The supervision side worries me too, and not just because of workload. There's a generational asymmetry I keep noticing: many PIs don't use these tools much, or use them superficially, and PhD students are often more AI-fluent than their advisors. The traditional "I know more than you because I've been here longer" mentorship model gets strained when the student can produce competent-looking output in areas the supervisor doesn't deeply master. So it isn't only the PI with 10+ students drowning in workload, it's that many advisors may not be well-positioned to spot where the LLM hallucinated a reference, suggested a confounded design, or stitched together a methodologically thin narrative.
One rough prediction: bifurcation. Top venues push toward formats AI struggles with, in-the-wild deployments, longitudinal studies, working artifacts, replications, and tighten methodological requirements (pre-registration as default, maybe). Smaller venues get flooded and lose signal. Industry pulls further ahead of academia on anything requiring data and infrastructure. A replication crisis 2.0 within 3–5 years wouldn't surprise me and would be actually good to avoid death.
I want to leave room for a counterpoint, though: the gap between researchers who use AI rigorously and those who don't is widening, and that's actually a good thing for people who care about quality.

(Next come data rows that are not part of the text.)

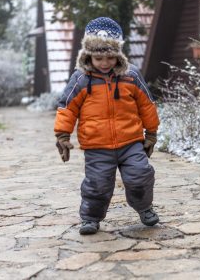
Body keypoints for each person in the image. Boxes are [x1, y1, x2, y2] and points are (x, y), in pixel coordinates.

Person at [54, 17, 160, 235]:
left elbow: (147, 104)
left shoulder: (130, 76)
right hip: (97, 146)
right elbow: (67, 107)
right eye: (98, 57)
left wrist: (151, 133)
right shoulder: (81, 79)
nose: (104, 63)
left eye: (110, 57)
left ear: (118, 55)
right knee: (97, 184)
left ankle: (144, 207)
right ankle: (91, 218)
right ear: (88, 55)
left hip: (131, 142)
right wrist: (63, 135)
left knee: (140, 175)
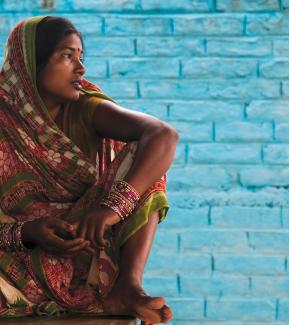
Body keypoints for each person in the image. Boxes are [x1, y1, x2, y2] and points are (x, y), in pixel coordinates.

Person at [0, 15, 177, 324]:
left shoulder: (84, 106)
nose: (80, 68)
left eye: (81, 57)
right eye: (67, 56)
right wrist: (28, 232)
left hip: (84, 250)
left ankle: (127, 287)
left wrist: (111, 209)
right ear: (30, 64)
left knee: (147, 162)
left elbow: (163, 135)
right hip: (13, 263)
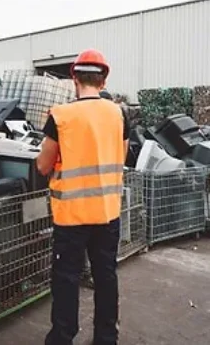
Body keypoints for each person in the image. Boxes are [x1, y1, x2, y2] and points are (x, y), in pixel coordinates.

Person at [36, 49, 129, 345]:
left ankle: (62, 338)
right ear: (103, 80)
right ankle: (106, 338)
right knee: (106, 277)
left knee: (66, 279)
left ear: (74, 78)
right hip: (106, 213)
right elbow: (121, 156)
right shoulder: (119, 114)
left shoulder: (60, 116)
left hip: (71, 215)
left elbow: (43, 165)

If you read the literature properly, defend your methodology, and catch the LLM when it confabulates, you have a real accelerator that doesn't degrade quality. Publish-or-perish with AI punishes weaker thinking more visibly and rewards rigorous thinking more visibly. It doesn't fix the systemic problem, but at the individual level it feels more like an opportunity than a threat.
Curious what others are seeing. How is your lab actually handling AI in PhD work, any explicit policies, or is it mostly informal? Supervisors, are you keeping up, and how? PhD students, where do you personally draw the line between using a tool and delegating thinking? And as reviewers, are you flagging anything different yet?